Des favelas brésiliennes à la mafia sicilienne en passant par les peuples autochtones australiens, la 56e édition des Rencontres de la photo d'Arles, "polyphonique" et traversée par l'engagement, fait de l'image un "outil de résistance" à l'heure où certains voudraient effacer les mémoires.
"Il n'y a pas une voix qui empêche une autre d'exister. Ce que l'on cherche à faire, c'est donner la voix à tous, car "pour pouvoir décrire une situation, il n'y a rien de tel que d'avoir différentes perspectives", explique à l'AFP Christoph Wiesner, le directeur des Rencontres, qui accueilleront 46 expositions cet été à Arles, dans le sud-est de la France.
Après une édition 2024 marquée par une affluence record de 160 000 visiteurs, cette nouvelle édition, qui, du 7 juillet au 5 octobre, sera placée sous le signe des "images indociles", entend plus que jamais porter la voix de ceux que l'on entend peu -et peut-être bientôt plus –, de l'Australie au Brésil, en passant par l'Amérique du Nord et les Caraïbes.
"C'est quand même aussi notre rôle, vu ce qui se passe, de dire aux gens, réveillez-vous, regardez ce qui se passe et ne soyez pas dociles", poursuit Christoph Wiesner.
"L'administration Trump commence à effacer tout ce qui représente les signes de diversité, qui n'ont été acquis quand même que très très progressivement (...). Et voir que maintenant, des images qui ont été réalisées pendant la Seconde Guerre mondiale de communautés afro-américaines qui travaillaient pour l'armée sont effacées des serveurs du Pentagone, c'est juste surréel", développe-t-il.
Que ce soit dans la vaste exposition collective "On Country", donnant à voir les liens profonds entretenus par les communautés autochtones australiennes avec leur terre, ou bien dans plusieurs projets présentés dans le cadre de la Saison Brésil-France 2025, le festival fait résonner les "contre-voix".
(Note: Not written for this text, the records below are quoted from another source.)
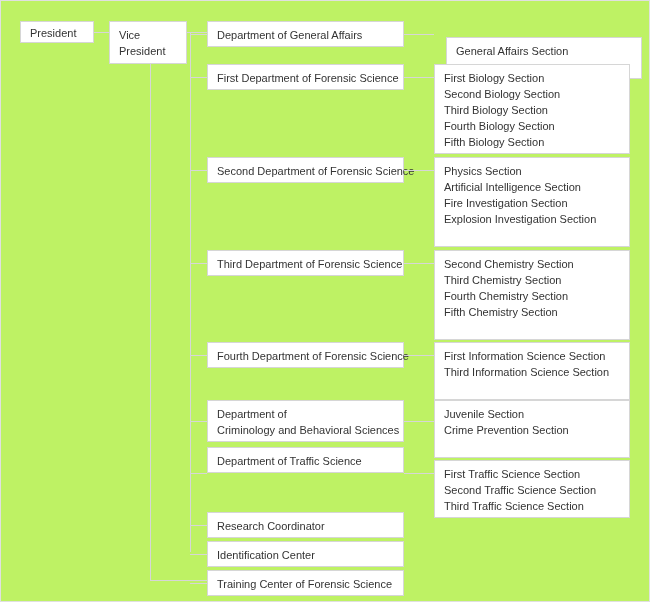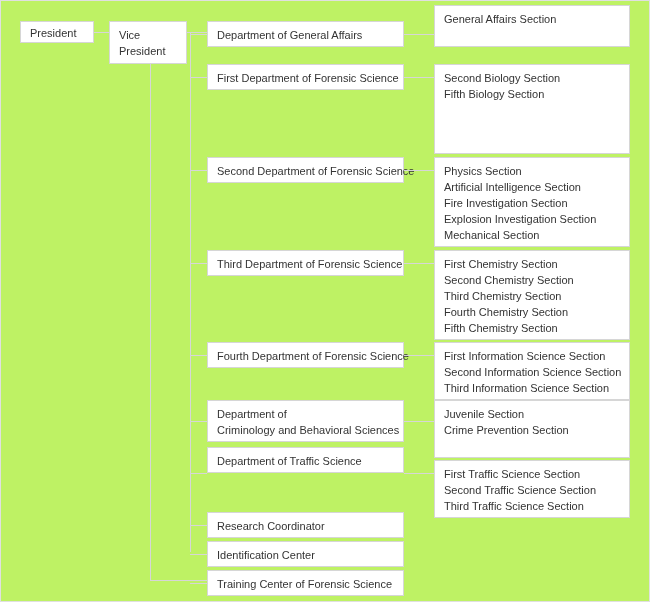"General Affairs Section" div.node { margin-left: none -> 12px; top: 4px -> 36px }
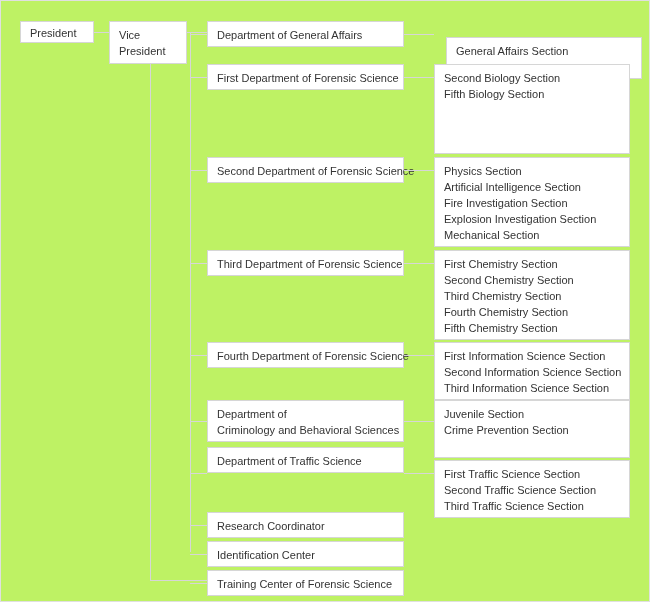"First Biology Section" span.line { html: none -> <span>First Biology Section</span> }
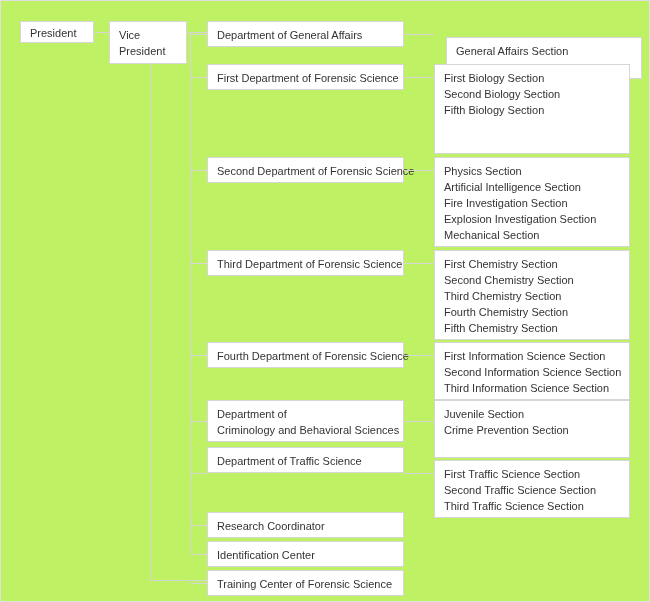"Third Biology Section" span.line { html: none -> <span>Third Biology Section</span> }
C'est le cas dans "Futurs ancestraux", qui présente le travail d'artistes brésiliens contemporains dénonçant la violence historique à l’encontre des communautés afro-brésiliennes, indigènes et LGBTQIA+.
Nan Goldin et Yves Saint Laurent
Les Rencontres feront également cette année la part belle à des travaux plus intimes autour de la question des liens amicaux et familiaux. Ainsi, dans le "Syndrome de Stendhal", la photographe américaine Nan Goldin mettra en regard des images de chefs-d’œuvre de l'histoire de l'art avec des portraits de ses proches.
Deux grandes rétrospectives permettront en outre de se plonger, d'une part, dans l'œuvre de l'Américain Louis Stettner, célèbre pour ses photos de rues à New York ou Paris, et très engagé dans les luttes politiques et sociales des années 70, d'autre part, dans celle de la photojournaliste italienne Letizia Battaglia, décédée en 2022, connue pour avoir documenté sans relâche les crimes de la mafia sicilienne.
Mais "on ne montre pas que ce travail-là" de Letizia Battaglia, qui est "aussi une très grande photographe au regard acéré" et humaniste ayant rendu compte de "la misère de la ville de Palerme" et de "la dignité de ses habitants", souligne Aurélie de Lanlay, la directrice adjointe des Rencontres.
Fidèle à sa volonté d'établir des ponts avec d'autres disciplines, en l’occurrence la mode, le festival consacre aussi une exposition inédite, conçue à partir de la collection photographique du Musée Yves Saint Laurent Paris.
Yves Saint Laurent est "quelqu'un qui a utilisé la photo aussi bien pour témoigner de ses créations textiles que de sa propre représentation", rappelle M. Wiesner. "Il fait partie des créateurs qui ont été les plus photographiés et dont des images sont devenues iconiques".
La photographie vernaculaire sera également présente, avec notamment le projet d'Agnès Geoffray, qui réinterprète des photographies prises dans les "écoles de préservation", ces institutions publiques françaises où étaient enfermées les jeunes filles considérées comme "inéducables" de la fin du 19ᵉ au milieu du 20ᵉ siècle.
"À partir de ces photographies, elle réinvente, elle dresse des portraits fictionnels de ces jeunes filles autour de la question de la résistance, de l'échappatoire, de faire face aussi", trois expressions "qui peuvent être particulièrement d'actualité", note la directrice adjointe.